RECORDED DATA START
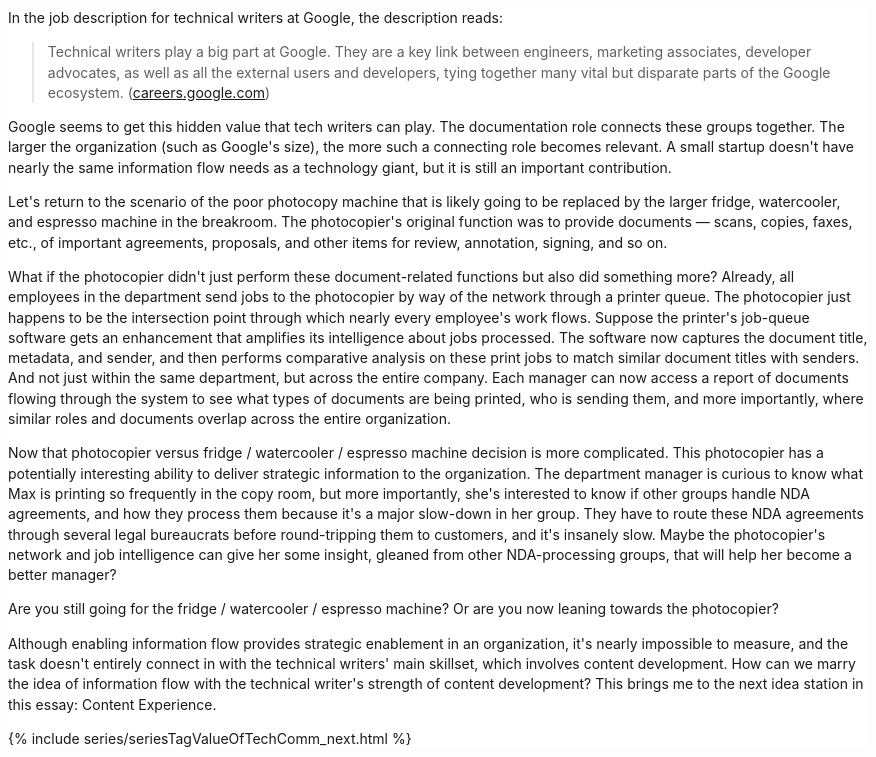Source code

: In the job description for technical writers at Google, the description reads:

> Technical writers play a big part at Google. They are a key link between engineers, marketing associates, developer advocates, as well as all the external users and developers, tying together many vital but disparate parts of the Google ecosystem. ([careers.google.com](https://careers.google.com/jobs?src=Online/Job+Board/indeed&utm_source=indeed&utm_medium=jobaggr&utm_campaign=freeaggr#!t=jo&jid=/google/technical-writer-user-documentation-google-building-41-1600-amphitheatre-2738990359))

Google seems to get this hidden value that tech writers can play. The documentation role connects these groups together. The larger the organization (such as Google's size), the more such a connecting role becomes relevant. A small startup doesn't have nearly the same information flow needs as a technology giant, but it is still an important contribution.

Let's return to the scenario of the poor photocopy machine that is likely going to be replaced by the larger fridge, watercooler, and espresso machine in the breakroom. The photocopier's original function was to provide documents &mdash; scans, copies, faxes, etc., of important agreements, proposals, and other items for review, annotation, signing, and so on.

What if the photocopier didn't just perform these document-related functions but also did something more? Already, all employees in the department send jobs to the photocopier by way of the network through a printer queue. The photocopier just happens to be the intersection point through which nearly every employee's work flows. Suppose the printer's job-queue software gets an enhancement that amplifies its intelligence about jobs processed. The software now captures the document title, metadata, and sender, and then performs comparative analysis on these print jobs to match similar document titles with senders. And not just within the same department, but across the entire company. Each manager can now access a report of documents flowing through the system to see what types of documents are being printed, who is sending them, and more importantly, where similar roles and documents overlap across the entire organization.

Now that photocopier versus fridge / watercooler / espresso machine decision is more complicated. This photocopier has a potentially interesting ability to deliver strategic information to the organization. The department manager is curious to know what Max is printing so frequently in the copy room, but more importantly, she's interested to know if other groups handle NDA agreements, and how they process them because it's a major slow-down in her group. They have to route these NDA agreements through several legal bureaucrats before round-tripping them to customers, and it's insanely slow. Maybe the photocopier's network and job intelligence can give her some insight, gleaned from other NDA-processing groups, that will help her become a better manager?

Are you still going for the fridge / watercooler / espresso machine? Or are you now leaning towards the photocopier?

Although enabling information flow provides strategic enablement in an organization, it's nearly impossible to measure, and the task doesn't entirely connect in with the technical writers' main skillset, which involves content development. How can we marry the idea of information flow with the technical writer's strength of content development? This brings me to the next idea station in this essay: Content Experience.

{% include series/seriesTagValueOfTechComm_next.html %}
RECORDED DATA END
**WHAT YOU NEED TO DO:**
Rewrite each line of the material above as an item in a numbered list, skipping the blank lines. Omit the pictures from your answer.

**RESPONSE AREA:**
1. Source code
2. : In the job description for technical writers at Google, the description reads:
3. > Technical writers play a big part at Google. They are a key link between engineers, marketing associates, developer advocates, as well as all the external users and developers, tying together many vital but disparate parts of the Google ecosystem. ([careers.google.com](https://careers.google.com/jobs?src=Online/Job+Board/indeed&utm_source=indeed&utm_medium=jobaggr&utm_campaign=freeaggr#!t=jo&jid=/google/technical-writer-user-documentation-google-building-41-1600-amphitheatre-2738990359))
4. Google seems to get this hidden value that tech writers can play. The documentation role connects these groups together. The larger the organization (such as Google's size), the more such a connecting role becomes relevant. A small startup doesn't have nearly the same information flow needs as a technology giant, but it is still an important contribution.
5. Let's return to the scenario of the poor photocopy machine that is likely going to be replaced by the larger fridge, watercooler, and espresso machine in the breakroom. The photocopier's original function was to provide documents &mdash; scans, copies, faxes, etc., of important agreements, proposals, and other items for review, annotation, signing, and so on.
6. What if the photocopier didn't just perform these document-related functions but also did something more? Already, all employees in the department send jobs to the photocopier by way of the network through a printer queue. The photocopier just happens to be the intersection point through which nearly every employee's work flows. Suppose the printer's job-queue software gets an enhancement that amplifies its intelligence about jobs processed. The software now captures the document title, metadata, and sender, and then performs comparative analysis on these print jobs to match similar document titles with senders. And not just within the same department, but across the entire company. Each manager can now access a report of documents flowing through the system to see what types of documents are being printed, who is sending them, and more importantly, where similar roles and documents overlap across the entire organization.
7. Now that photocopier versus fridge / watercooler / espresso machine decision is more complicated. This photocopier has a potentially interesting ability to deliver strategic information to the organization. The department manager is curious to know what Max is printing so frequently in the copy room, but more importantly, she's interested to know if other groups handle NDA agreements, and how they process them because it's a major slow-down in her group. They have to route these NDA agreements through several legal bureaucrats before round-tripping them to customers, and it's insanely slow. Maybe the photocopier's network and job intelligence can give her some insight, gleaned from other NDA-processing groups, that will help her become a better manager?
8. Are you still going for the fridge / watercooler / espresso machine? Or are you now leaning towards the photocopier?
9. Although enabling information flow provides strategic enablement in an organization, it's nearly impossible to measure, and the task doesn't entirely connect in with the technical writers' main skillset, which involves content development. How can we marry the idea of information flow with the technical writer's strength of content development? This brings me to the next idea station in this essay: Content Experience.
10. {% include series/seriesTagValueOfTechComm_next.html %}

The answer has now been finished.